— DOCUMENT SECTION —
****************************************

Tang Contemporary is proud to present the group exhibition “August in Bloom,” featuring 10 internationally acclaimed artists: Ai Weiwei, Jonas Burgert, Mao Xuhui, Yue Minjun, Xiyao Wang, Edgar Plans, Woo Kukwon, Rodel Tapaya, Kitti Narod and Gongkan. Through the lens of "light," the exhibition investigates its multifaceted symbolism in contemporary society, culture, and the realm of personal experience. August’s radiance blooms not only in the natural world but also in the mind—a luminous projection. Through their own prisms, the artists reveal light’s dual nature: a wellspring of hope and energy, yet also a heat that burns, a flicker that slips into shadow. “August in Bloom” invites both visual and philosophical conversation and reflection on nature, time, and our shared human experience.

Ai Weiwei’s works cut like hard light through gloom. Now living in Europe, he maps the lights and shadows of geopolitics across multi-media. Like a prism, his art refracts the ruptures and recompositions of the information age. In the exhibited work, Zodiac Dragon, shards of personal memory and collective history are embedded within fields of color that appear strictly ordered. In his hands, each Lego unit becomes a particle of light, forming new symbolic architectures as they join and fall apart—at once a countermelody to the standardized optics of the digital era and a steady gaze toward the faint glimmers within dispersed identities. Using Lego as his vessel, Ai entwines the physicality of light with its charge as a sign, casting a border-crossing, poetic radiance into the fissure between a child’s toy and an adult’s narrative.

Jonas Burgert’s paintings stage a clear drama, with saturated colours set against deep shadow, with figures in eccentric dress held in tense arrangements. Trained at the Berlin University of the Arts, he shapes existential fables through Renaissance style, grand compositions and eccentric figures. He uses light as both a searchlight for truth and a filter for illusions, inviting us to inspect the twilight zone off canvas. German art critics stated that his colours celebrates the balance of memory and imagination, like wandering in between the summer sun and the starry night.

****************************************

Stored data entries
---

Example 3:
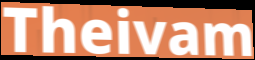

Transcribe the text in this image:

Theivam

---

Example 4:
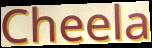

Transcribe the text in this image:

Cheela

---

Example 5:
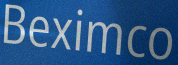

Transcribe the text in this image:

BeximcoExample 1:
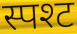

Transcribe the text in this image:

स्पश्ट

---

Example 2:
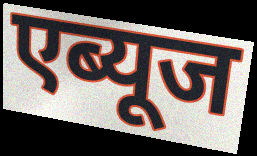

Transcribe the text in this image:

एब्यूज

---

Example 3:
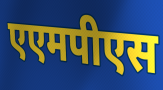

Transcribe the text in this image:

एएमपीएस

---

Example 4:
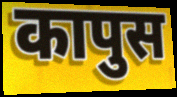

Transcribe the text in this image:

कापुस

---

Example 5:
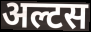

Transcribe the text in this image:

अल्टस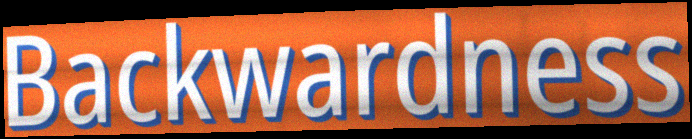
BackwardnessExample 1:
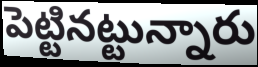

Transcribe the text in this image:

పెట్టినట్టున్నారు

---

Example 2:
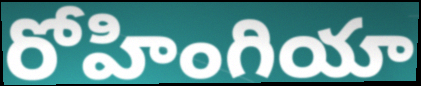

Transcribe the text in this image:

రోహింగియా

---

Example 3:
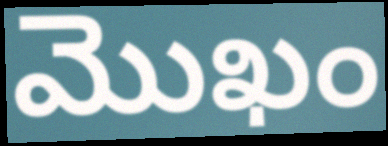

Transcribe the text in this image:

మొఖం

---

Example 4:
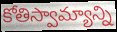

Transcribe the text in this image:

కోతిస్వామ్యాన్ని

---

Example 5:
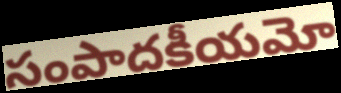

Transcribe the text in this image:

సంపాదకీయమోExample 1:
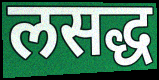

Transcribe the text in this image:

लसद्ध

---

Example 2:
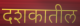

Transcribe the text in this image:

****************************************

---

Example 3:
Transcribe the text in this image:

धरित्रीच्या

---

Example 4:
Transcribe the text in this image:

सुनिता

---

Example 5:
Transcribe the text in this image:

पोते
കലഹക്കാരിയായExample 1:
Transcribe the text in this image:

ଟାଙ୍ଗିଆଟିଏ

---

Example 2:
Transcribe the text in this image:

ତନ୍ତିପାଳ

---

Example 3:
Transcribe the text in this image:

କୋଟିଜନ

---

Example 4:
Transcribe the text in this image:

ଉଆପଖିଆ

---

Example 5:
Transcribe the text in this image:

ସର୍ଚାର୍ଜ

****************************************

— SHORT EXERCISE —
Please continue the exhibition text about "August in Bloom," picking up right after its final sentence.

— REPLY —
Mao Xuhui turns ordinary objects into conduits of mental light. Forged by the radical years of the Southwest Art Group, the Kunming artist redirects a critique of power into a quieter, attentive gaze. In his hands, everyday things become emblems touched by a theological glow, tracing a shift from the red soil of Guishan to an inward radiance.

Yue Minjun’s grin, under harsh light, develops into sheer absurdity. A central voice of Cynical Realism, his endlessly laughing doubles are both the consumer age’s blinding dazzle and the stark exposure that lays its illusions bare. Flowers are symbols of beauty that could be likened to a plant’s smiling face. Here, exquisite flowers replace the smiling faces of the past and seductively bloom in front of figures’ faces.

Xiyao Wang’s abstractions tremble with the effort of catching light. Moving between Berlin and Chengdu, she layers oil paint and chalk into strokes that resembles Asian calligraphy yet spark with the chromatic clashes of German Expressionism. From these crossings forms a restless tornado of light slipping off the canvas, charting a cross cultural journey of the mind. Liang Xiao Yin No.2 captures light breathing through time with a supple, ever-shifting touch, as if the canvas itself were coursing with the summer night’s warmth and haze. She renders light as a gentle presence—one that illumines the instant while veiling the traces of its passing. Color and line whisper between the seen and the unseen, not merely arranging a visual field but contemplating the delicate bond between the momentary and the eternal. The whole work is steeped in a hush of depth and stillness, as though time has paused here, inviting us into a nocturne of inward reflection.

Edgar Plans is famed for his playful “little heroes” works suffused with a dazzling aura of innocence. The Spanish artist wields neon-bright color and uninhibited line, turning light itself into a metaphor for creativity. On his canvases, light is more than a visual effect—it is a rule-breaking force of imagination, illuminating the blurred frontier between art and popular culture.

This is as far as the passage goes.